I have been paying a lot of attention to Todd Epp's SDWatch Blog recently. This is mostly due to the importance of the Tim Johnson story, about which he has been frequently and informatively commenting. To be fair, it is also due to the fact that he has been very gracious in his comments about our blog. It is nice to be "preened" by someone besides myself for a change.
But Todd and I turn out to have a lot in common. I mentioned yesterday our common interest in the Buddhadharma. Today I see he has a post about GI Joe, and some pictures of the GI Joe space capsule.
This not so accurate replica of a Mercury space ship was probably my very favorite Christmas present ever. I loved GI Joe, and I loved space travel. I would add that there was a low budget version of Joe made for a while called Captain Action. Those dolls fell apart after a few weeks, but they came with an assortment of Superhero costumes, all of which would fit GI Joe. I was eleven, and my ship had come in.
If you want to cut all the Christmas sweetness with something bitter and disturbing, try a little Japanese horror film (JHorror) called Pulse (or Kairo). An American made version, also called Pulse, is now available on DVD. Like almost all Jhorror, Pulse is a story of an invasion of the waking world by malevolent and predatory ghosts. The films are not bloody, but they are deeply disturbing. The Japanese original, written and directed by Kiyoshi Kurosawa (no relation, I gather, to the more famous director) is by far the better film. But the latter is interesting, if only for the comparisons.
In the J version, the invading ghosts are very explicitly the spirits of the dead. They are incredibly lonely, but seem to be invading more out of envy of the living than out of any hope. That is a grim picture of the afterlife. Meanwhile, the struggling protagonists are so dispirited to begin with, so depressed and hopeless before the first ghost shows up, that there is not much fight in them. The A version is almost cheery by comparison. The ghost elements are de-emphasized in favor of an invasion motif. The characters want to live. In both versions the malevolent spirits get at us through the Internet, but in the A version this comes as a surprise: an unexpected horror inherent in a new technology. In the J version, no one is surprised. The other side is always leaking into our world through dreams, writing, art, etc.

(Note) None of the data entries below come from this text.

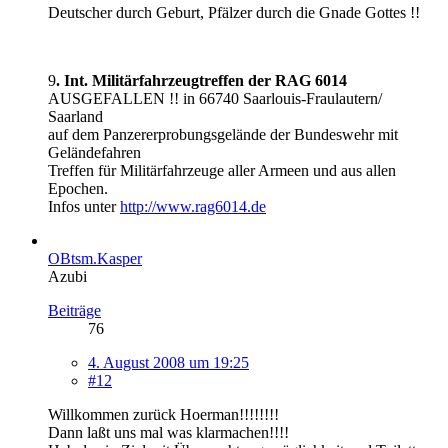
Deutscher durch Geburt, Pfälzer durch die Gnade Gottes !!
9
. Int. Militärfahrzeugtreffen der RAG 6014
AUSGEFALLEN !! in 66740 Saarlouis-Fraulautern/
Saarland
auf dem Panzererprobungsgelände der Bundeswehr mit
Geländefahren
Treffen für Militärfahrzeuge aller Armeen und aus allen
Epochen.
Infos unter
http://www.rag6014.de
OBtsm.Kasper
Azubi
Beiträge
76
4. August 2008 um 19:25
#12
Willkommen zurück Hoerman!!!!!!!!
Dann laßt uns mal was klarmachen!!!!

Both versions are apocalyptic. The ghosts gobble up nearly everyone, and both movies contain a scene of an airliner burning and crashing so as to emphasize the extent of the disaster. But in the American version it is reasonably clear that some folks will survive and find a way to escape the ghosts. In the J version the last remaining character fades into a black stain at the end. If you know someone who is suffering from depression, and you want to push him the rest of the way over the edge, either film will do the trick.
It occurs to me that the J version of Pulse, unlike the A version, probably tells you something important about the society that produced it. I have posted below about the coming demographic crash in Japan. The eeriest effect in J Pulse is achieved simply by removing more people from each scene (libraries and classrooms and restaurants) until the last survivors are wandering about in empty buildings and subway terminals. Sometimes, as Aristotle observed, poetry is truer than history.